++++ Data for processing ++++
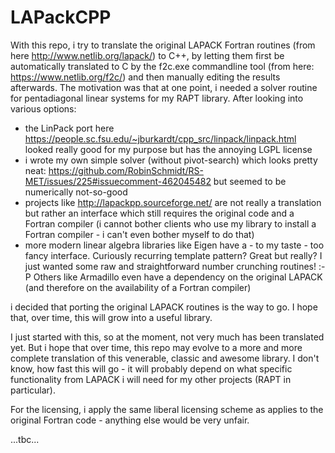 # LAPackCPP

With this repo, i try to translate the original LAPACK Fortran routines (from here http://www.netlib.org/lapack/) to C++, by letting them first be automatically translated to C by the f2c.exe commandline tool (from here: https://www.netlib.org/f2c/) and then manually editing the results afterwards. The motivation was that at one point, i needed a solver routine for pentadiagonal linear systems for my RAPT library. After looking into various options:  

- the LinPack port here https://people.sc.fsu.edu/~jburkardt/cpp_src/linpack/linpack.html looked really good for my purpose but has the annoying LGPL license
- i wrote my own simple solver (without pivot-search) which looks pretty neat: https://github.com/RobinSchmidt/RS-MET/issues/225#issuecomment-462045482 but seemed to be numerically not-so-good
- projects like http://lapackpp.sourceforge.net/ are not really a translation but rather an interface which still requires the original code and a Fortran compiler (i cannot bother clients who use my library to install a Fortran compiler - i can't even bother myself to do that)
- more modern linear algebra libraries like Eigen have a - to my taste - too fancy interface. Curiously recurring template pattern? Great but really? I just wanted some raw and straightforward number crunching routines! :-P Others like Armadillo even have a dependency on the original LAPACK (and therefore on the availability of a Fortran compiler)

i decided that porting the original LAPACK routines is the way to go. I hope that, over time, this will grow into a useful library.

I just started with this, so at the moment, not very much has been translated yet. But i hope that over time, this repo may evolve to a more and more complete translation of this venerable, classic and awesome library. I don't know, how fast this will go - it will probably depend on what specific functionality from LAPACK i will need for my other projects (RAPT in particular).

For the licensing, i apply the same liberal licensing scheme as applies to the original Fortran code - anything else would be very unfair.

...tbc...
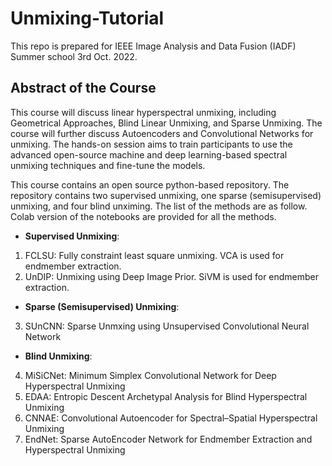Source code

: # Unmixing-Tutorial
This repo is prepared for IEEE Image Analysis and Data Fusion (IADF) Summer school 3rd Oct. 2022. 

## Abstract of the Course

This course will discuss linear hyperspectral unmixing, including Geometrical Approaches, Blind Linear Unmixing, and Sparse Unmixing. The course will further discuss Autoencoders and Convolutional Networks for unmixing. The hands-on session aims to train participants to use the advanced open-source machine and deep learning-based spectral unmixing techniques and fine-tune the models.

This course contains an open source python-based repository. The repository contains two supervised unmixing, one sparse (semisupervised) unmixing, and four blind unximing. The list of the methods are as follow. Colab version of the notebooks are provided for all the methods. 

* **Supervised Unmixing**:

1. FCLSU: Fully constraint least square unmixing. VCA is used for endmember extraction.
2. UnDIP: Unmixing using Deep Image Prior. SiVM is used for endmember extraction.

* **Sparse (Semisupervised) Unmixing**:

3. SUnCNN: Sparse Unmxing using Unsupervised Convolutional Neural Network

* **Blind Unmixing**:

4. MiSiCNet: Minimum Simplex Convolutional Network for Deep Hyperspectral Unmixing
5. EDAA: Entropic Descent Archetypal Analysis for Blind Hyperspectral Unmixing
6. CNNAE: Convolutional Autoencoder for Spectral–Spatial Hyperspectral Unmixing
7. EndNet: Sparse AutoEncoder Network for Endmember Extraction and Hyperspectral Unmixing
++++
--- How to complete this task ---
Count how many lines in the rows above contain the word "translation", matching case exactly, and reply with only that number.

--- Response area ---
2